If your LCP is an image, this is usually where the biggest wins live:


- **Prioritise it.** Add `fetchpriority="high"` to the LCP image so the browser fetches it early.

- **Never lazy-load it.** Lazy-loading the LCP image is one of the most common self-inflicted wounds; it delays the very element being measured.

- **Serve modern formats.** Use AVIF or WebP with appropriate compression.

- **Size it correctly.** Deliver dimensions appropriate to the device rather than a single oversized file.

- **Preconnect** to the domain serving the resource if it is on a third party.


## Step 6: Address render delay


If the resource arrives quickly but paints late, the problem is usually that the browser is busy or waiting. Causes include:


- Heavy JavaScript hydration on client-rendered pages.

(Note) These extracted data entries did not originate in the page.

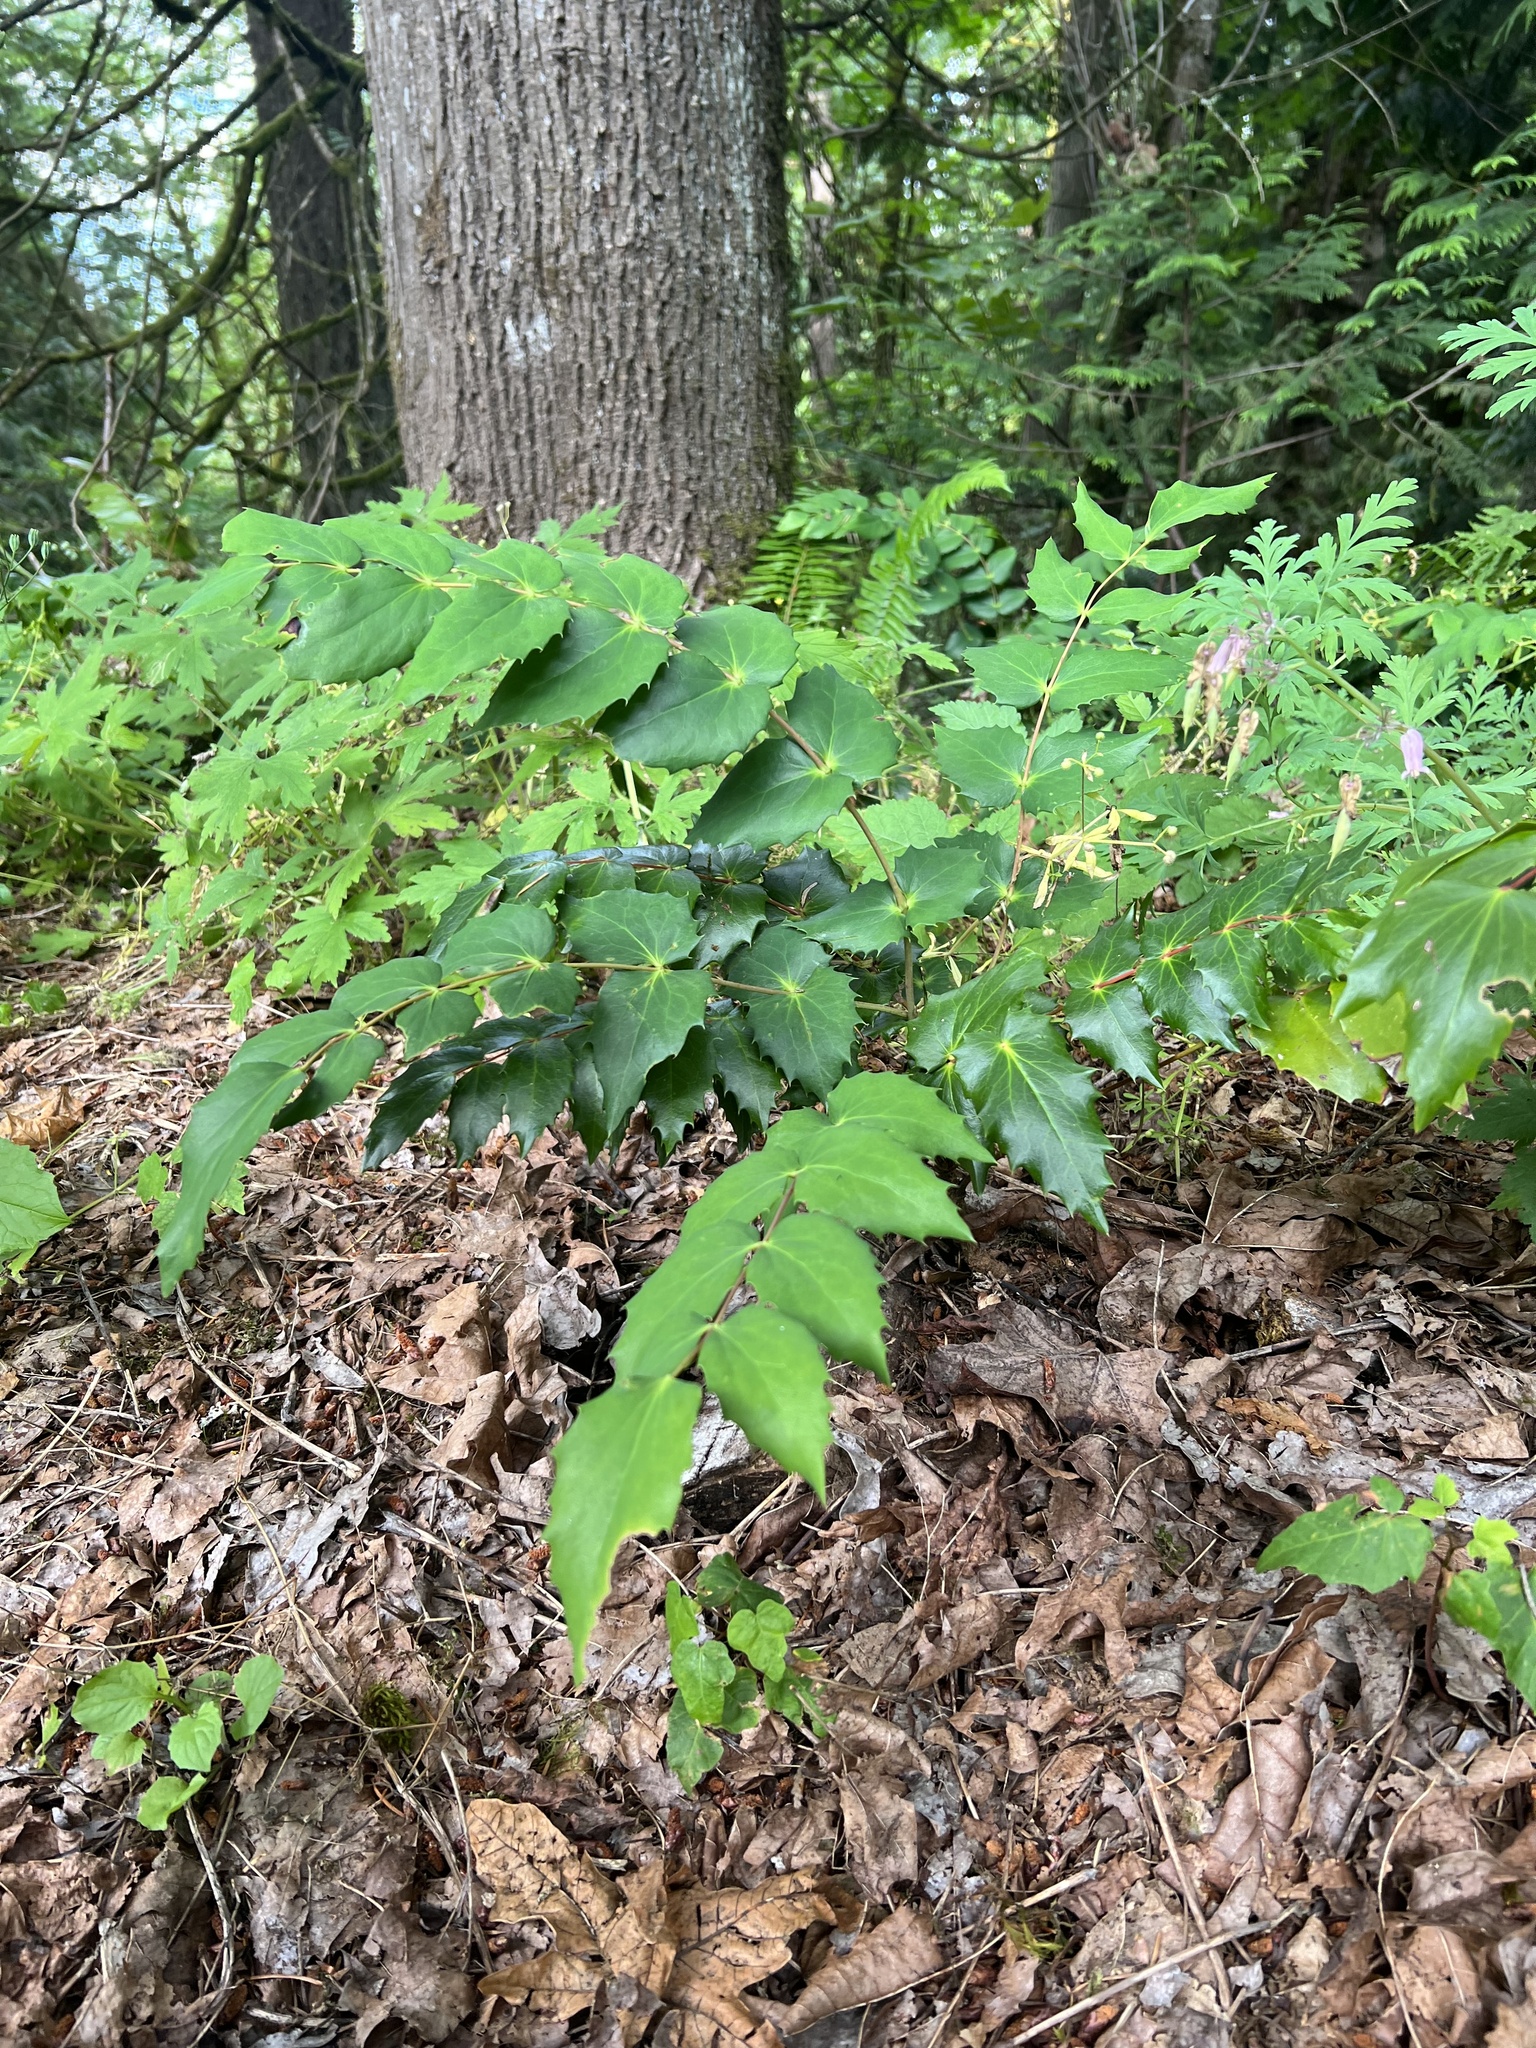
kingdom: Plantae
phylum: Tracheophyta
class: Magnoliopsida
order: Ranunculales
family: Berberidaceae
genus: Mahonia
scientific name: Mahonia nervosa
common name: Cascade oregon-grape
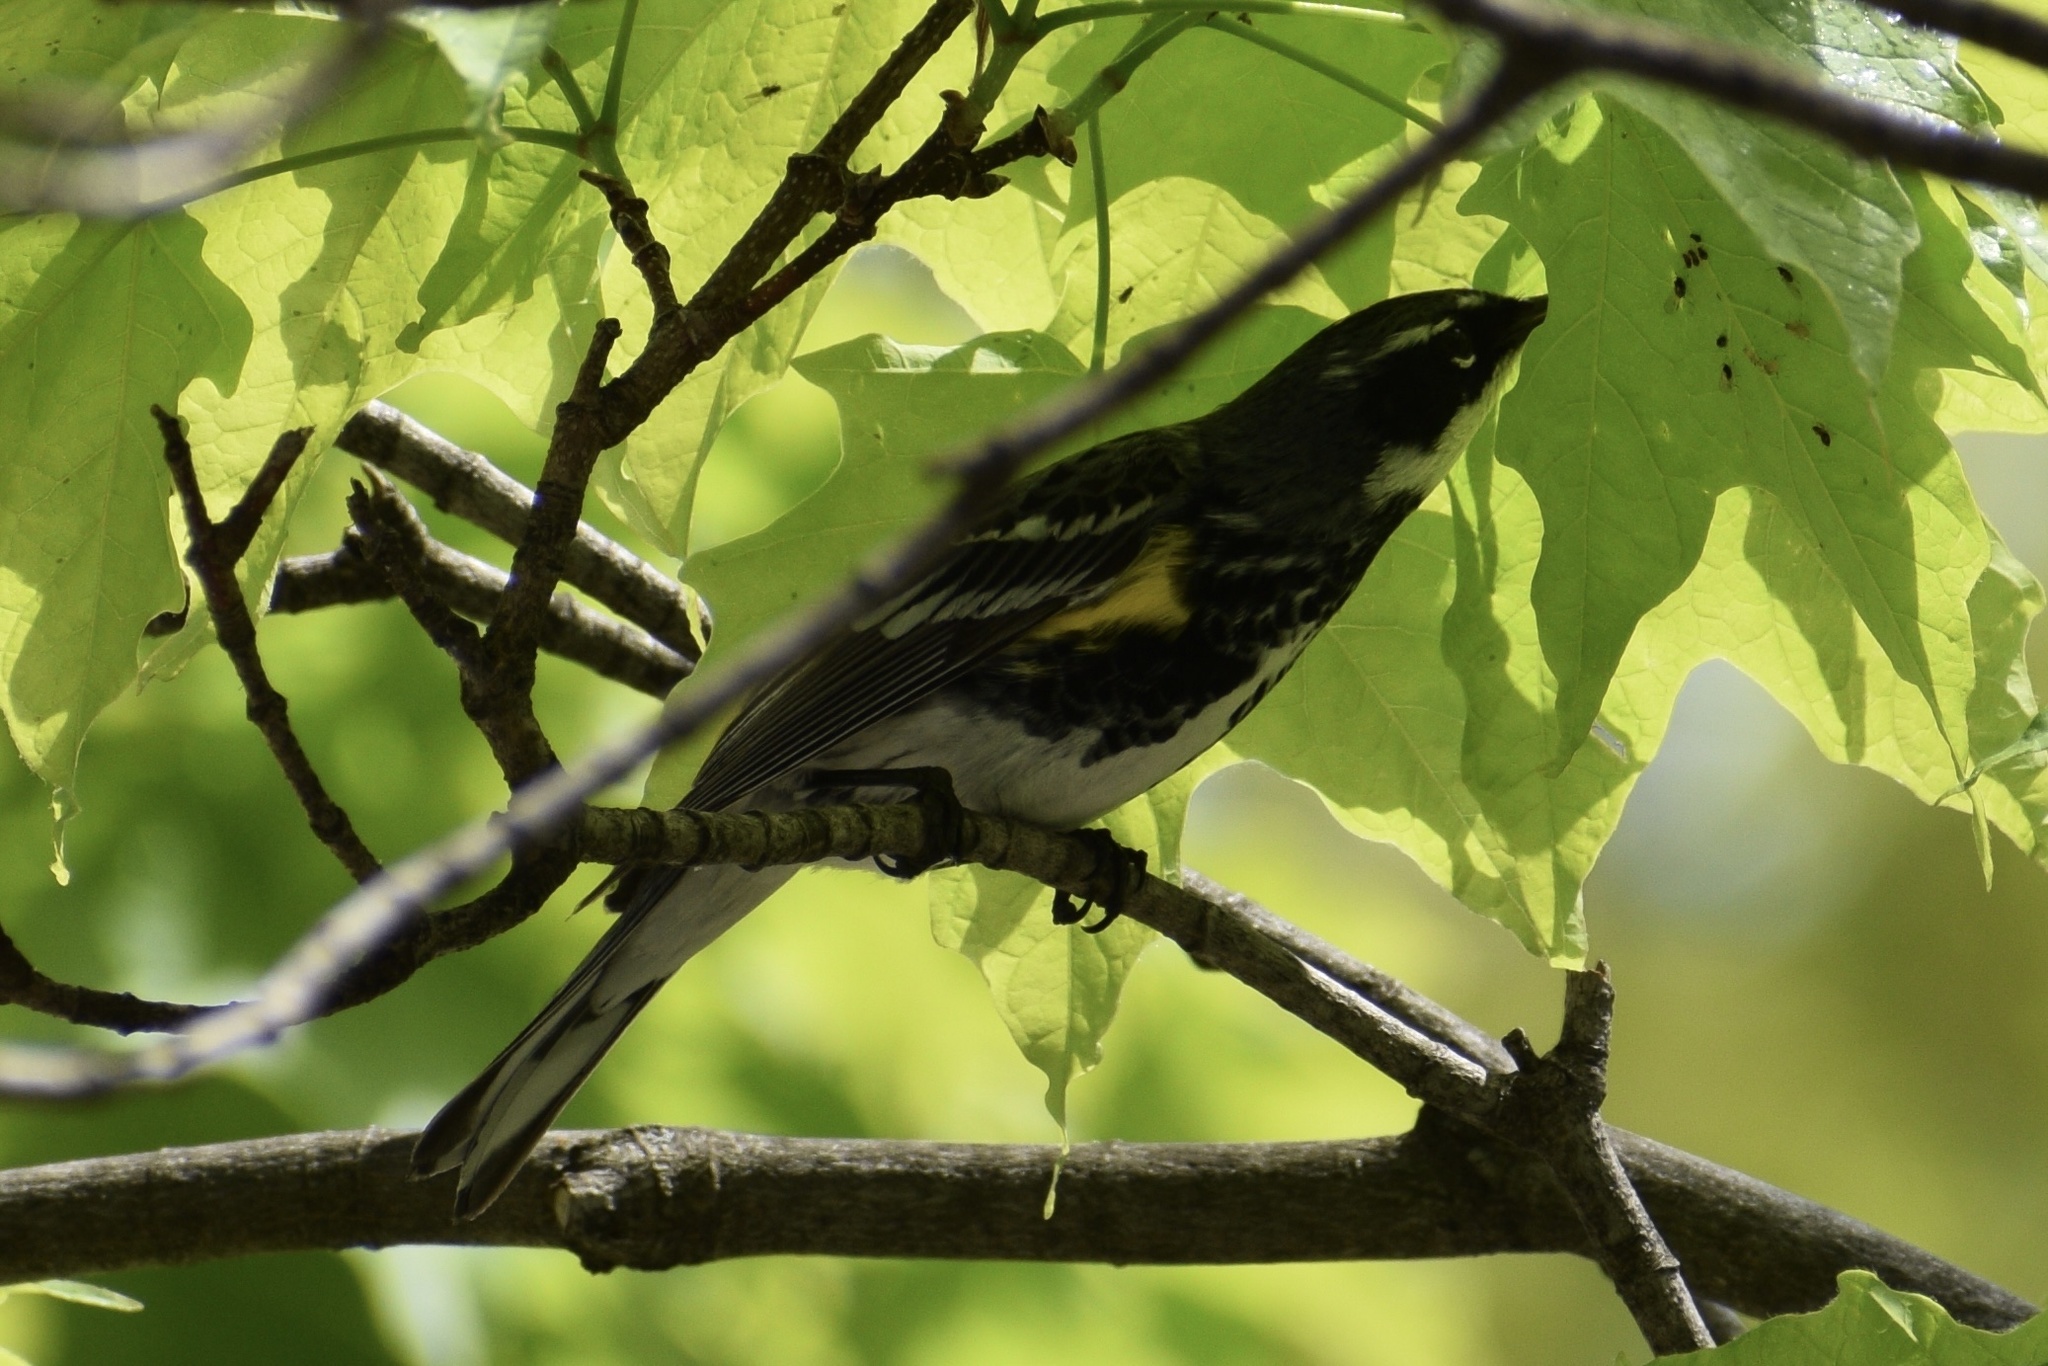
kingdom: Animalia
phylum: Chordata
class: Aves
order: Passeriformes
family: Parulidae
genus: Setophaga
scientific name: Setophaga coronata
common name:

- Fonts blocking text rendering — use `font-display: swap` and preload key fonts.

- The LCP element depending on JavaScript to be inserted into the DOM at all.


Server-side rendering or static generation of above-the-fold content often resolves stubborn render-delay problems.


## A common mistake to avoid


Many teams chase a high Lighthouse score on their laptop and declare victory, only to find field data unchanged. Lab data is for diagnosis; field data is what counts. Always validate improvements against real-user measurements over the following weeks, because the Chrome User Experience Report uses a 28-day rolling window.


## When LCP and INP conflict


Be careful: aggressively deferring JavaScript to improve LCP can sometimes worsen responsiveness if interactions then have to wait for that deferred code. Treat the page experience holistically rather than optimising one metric in isolation. Enterprise teams — including the kind of products neart.ai builds in this space — instrument all three vitals together so that fixing one does not silently regress another.


## Practical takeaway


Work the LCP diagnostic in order: identify the element, break the timing into its four phases, then fix whichever phase dominates — server, render-blocking, resource loading, or render delay. The single highest-leverage move for most sites is ensuring the LCP image is prioritised and never lazy-loaded. Make one change, ship it, and confirm the win in field data before moving on.